Я оставил свое прошлое, когда окончил институт и начал работать в компании Виктора Михайловича.
Я давно просил его не называть меня старым прозвищем, но он все еще цепляется за него. Я знаю, почему. Отчасти это привычка, отчасти ностальгия.
Виктор Михайлович хотел бы, чтобы его прошлое было его настоящим, но время невозможно удержать.
Жизнь меняется.
Люди меняются. Я тому подтверждение.
Я поворачиваюсь к нему лицом.
— Вам не за что извиняться
Он кивает с пониманием.
— Тебе неудобно рассказывать Веронике о…
— Нет, — обрываю я его, прежде чем он произносит два слова, которые я ненавижу больше всего.
— Она бы все поняла, — говорит он с уверенностью, словно в жизни все так просто.

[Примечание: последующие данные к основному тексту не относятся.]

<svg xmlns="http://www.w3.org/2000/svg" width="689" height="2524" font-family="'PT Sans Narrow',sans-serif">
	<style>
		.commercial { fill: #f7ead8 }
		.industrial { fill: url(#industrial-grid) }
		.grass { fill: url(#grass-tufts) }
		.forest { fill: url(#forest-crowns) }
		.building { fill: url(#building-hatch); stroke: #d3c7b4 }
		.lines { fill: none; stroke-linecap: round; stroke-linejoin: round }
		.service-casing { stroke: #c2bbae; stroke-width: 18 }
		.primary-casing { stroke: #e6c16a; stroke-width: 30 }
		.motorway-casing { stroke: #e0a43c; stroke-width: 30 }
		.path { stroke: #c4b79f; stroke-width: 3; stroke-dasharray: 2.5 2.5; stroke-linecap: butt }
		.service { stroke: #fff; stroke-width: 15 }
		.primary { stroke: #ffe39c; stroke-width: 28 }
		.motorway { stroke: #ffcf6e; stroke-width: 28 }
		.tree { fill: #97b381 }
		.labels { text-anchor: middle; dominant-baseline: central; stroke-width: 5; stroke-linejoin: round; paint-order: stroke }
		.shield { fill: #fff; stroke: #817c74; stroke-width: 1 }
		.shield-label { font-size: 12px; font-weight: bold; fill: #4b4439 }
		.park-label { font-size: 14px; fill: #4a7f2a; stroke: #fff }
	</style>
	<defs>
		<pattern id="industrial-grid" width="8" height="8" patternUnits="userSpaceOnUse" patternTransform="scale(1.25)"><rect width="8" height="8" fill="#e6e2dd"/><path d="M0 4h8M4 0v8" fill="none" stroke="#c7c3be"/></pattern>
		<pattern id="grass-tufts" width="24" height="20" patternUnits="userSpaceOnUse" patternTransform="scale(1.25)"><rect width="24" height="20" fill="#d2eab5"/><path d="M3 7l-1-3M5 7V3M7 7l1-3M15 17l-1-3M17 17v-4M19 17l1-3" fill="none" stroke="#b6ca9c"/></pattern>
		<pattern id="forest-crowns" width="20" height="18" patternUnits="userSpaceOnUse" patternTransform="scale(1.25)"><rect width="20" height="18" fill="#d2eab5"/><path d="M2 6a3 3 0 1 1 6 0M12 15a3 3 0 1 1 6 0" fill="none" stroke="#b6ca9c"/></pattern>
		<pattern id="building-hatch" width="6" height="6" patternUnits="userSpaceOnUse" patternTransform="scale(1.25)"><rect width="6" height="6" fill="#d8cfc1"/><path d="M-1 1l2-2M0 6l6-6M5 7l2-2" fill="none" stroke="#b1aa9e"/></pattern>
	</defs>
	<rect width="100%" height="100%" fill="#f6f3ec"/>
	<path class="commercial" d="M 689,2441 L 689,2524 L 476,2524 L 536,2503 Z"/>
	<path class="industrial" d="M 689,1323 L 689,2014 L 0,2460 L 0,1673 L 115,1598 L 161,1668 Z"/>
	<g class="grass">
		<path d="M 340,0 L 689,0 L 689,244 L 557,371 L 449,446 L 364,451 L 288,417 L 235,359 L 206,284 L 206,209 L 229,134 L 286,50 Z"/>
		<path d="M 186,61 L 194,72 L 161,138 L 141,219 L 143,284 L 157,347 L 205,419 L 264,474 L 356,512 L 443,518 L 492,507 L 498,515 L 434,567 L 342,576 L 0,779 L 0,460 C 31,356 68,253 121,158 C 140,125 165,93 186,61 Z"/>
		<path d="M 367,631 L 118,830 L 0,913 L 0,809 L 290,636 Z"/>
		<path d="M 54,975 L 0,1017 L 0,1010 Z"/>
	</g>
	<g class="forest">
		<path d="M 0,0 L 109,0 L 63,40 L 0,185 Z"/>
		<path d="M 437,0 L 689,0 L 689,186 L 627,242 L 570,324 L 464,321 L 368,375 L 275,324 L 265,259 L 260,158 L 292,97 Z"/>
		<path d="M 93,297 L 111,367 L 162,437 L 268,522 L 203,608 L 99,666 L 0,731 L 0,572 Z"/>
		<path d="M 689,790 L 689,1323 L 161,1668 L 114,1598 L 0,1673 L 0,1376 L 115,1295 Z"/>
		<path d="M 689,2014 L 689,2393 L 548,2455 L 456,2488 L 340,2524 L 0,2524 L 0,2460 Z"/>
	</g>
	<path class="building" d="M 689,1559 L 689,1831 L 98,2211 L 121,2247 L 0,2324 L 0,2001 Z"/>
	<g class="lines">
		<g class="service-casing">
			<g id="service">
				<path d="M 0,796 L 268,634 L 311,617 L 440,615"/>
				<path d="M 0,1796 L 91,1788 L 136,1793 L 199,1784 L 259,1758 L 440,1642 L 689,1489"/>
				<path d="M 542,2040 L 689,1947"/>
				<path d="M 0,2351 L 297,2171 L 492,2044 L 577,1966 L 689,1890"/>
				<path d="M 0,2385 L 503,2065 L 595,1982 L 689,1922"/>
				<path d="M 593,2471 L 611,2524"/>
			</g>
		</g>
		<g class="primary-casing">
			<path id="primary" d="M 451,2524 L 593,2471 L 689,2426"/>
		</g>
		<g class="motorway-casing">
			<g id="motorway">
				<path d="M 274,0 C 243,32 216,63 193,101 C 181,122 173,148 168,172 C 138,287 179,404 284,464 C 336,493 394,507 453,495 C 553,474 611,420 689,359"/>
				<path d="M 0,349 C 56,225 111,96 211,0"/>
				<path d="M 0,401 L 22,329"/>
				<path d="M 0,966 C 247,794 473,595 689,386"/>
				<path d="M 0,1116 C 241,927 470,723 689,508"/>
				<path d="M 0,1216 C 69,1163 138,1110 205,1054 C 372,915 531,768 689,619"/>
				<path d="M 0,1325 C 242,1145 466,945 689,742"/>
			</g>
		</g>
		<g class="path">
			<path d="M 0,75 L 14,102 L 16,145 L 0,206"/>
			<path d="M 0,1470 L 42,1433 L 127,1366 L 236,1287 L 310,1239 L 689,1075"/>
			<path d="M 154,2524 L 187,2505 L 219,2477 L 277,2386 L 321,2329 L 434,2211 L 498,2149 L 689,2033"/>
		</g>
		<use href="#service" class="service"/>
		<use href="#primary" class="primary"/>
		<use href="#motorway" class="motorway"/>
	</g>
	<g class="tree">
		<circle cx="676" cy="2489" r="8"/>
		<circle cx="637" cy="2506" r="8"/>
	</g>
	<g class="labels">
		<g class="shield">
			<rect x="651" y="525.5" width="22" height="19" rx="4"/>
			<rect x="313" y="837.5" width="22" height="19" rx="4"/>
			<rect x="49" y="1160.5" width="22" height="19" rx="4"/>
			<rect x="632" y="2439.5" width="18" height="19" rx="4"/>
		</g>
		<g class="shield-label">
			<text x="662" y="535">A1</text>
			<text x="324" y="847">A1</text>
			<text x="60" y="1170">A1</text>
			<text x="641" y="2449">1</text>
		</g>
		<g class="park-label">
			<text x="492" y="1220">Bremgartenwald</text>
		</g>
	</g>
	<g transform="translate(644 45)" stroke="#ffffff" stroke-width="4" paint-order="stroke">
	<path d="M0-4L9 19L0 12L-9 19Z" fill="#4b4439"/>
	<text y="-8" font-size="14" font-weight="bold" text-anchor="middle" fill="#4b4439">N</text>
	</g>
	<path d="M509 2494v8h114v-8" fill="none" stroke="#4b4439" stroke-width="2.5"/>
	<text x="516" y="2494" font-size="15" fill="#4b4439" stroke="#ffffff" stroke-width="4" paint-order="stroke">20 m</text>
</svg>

Возможно, она бы и поняла меня, а возможно, и осудила бы, но это не имеет значения. Я связан с Вероникой лишь на три месяца, а потом наши пути разойдутся. Она уйдет с полутора миллионами в кармане, а я уйду, зная, что дал Виктору Михайловичу то, чего он хотел.
Это шанс увидеть, как я остепенюсь с женщиной, которую, по его мнению, я заслуживаю.
Но это не так, и я держу это при себе, как и свое прошлое.
— По крайней мере, подумай о том, чтобы рассказать ей, — говорит он.
Я неоднократно спрашивал, не хочет ли Виктор Михайлович обратиться к кардиологу теперь, когда вернулся в Россию.
Это было проявлением моего эгоизма, ведь я не хочу, чтобы старик меня покидал.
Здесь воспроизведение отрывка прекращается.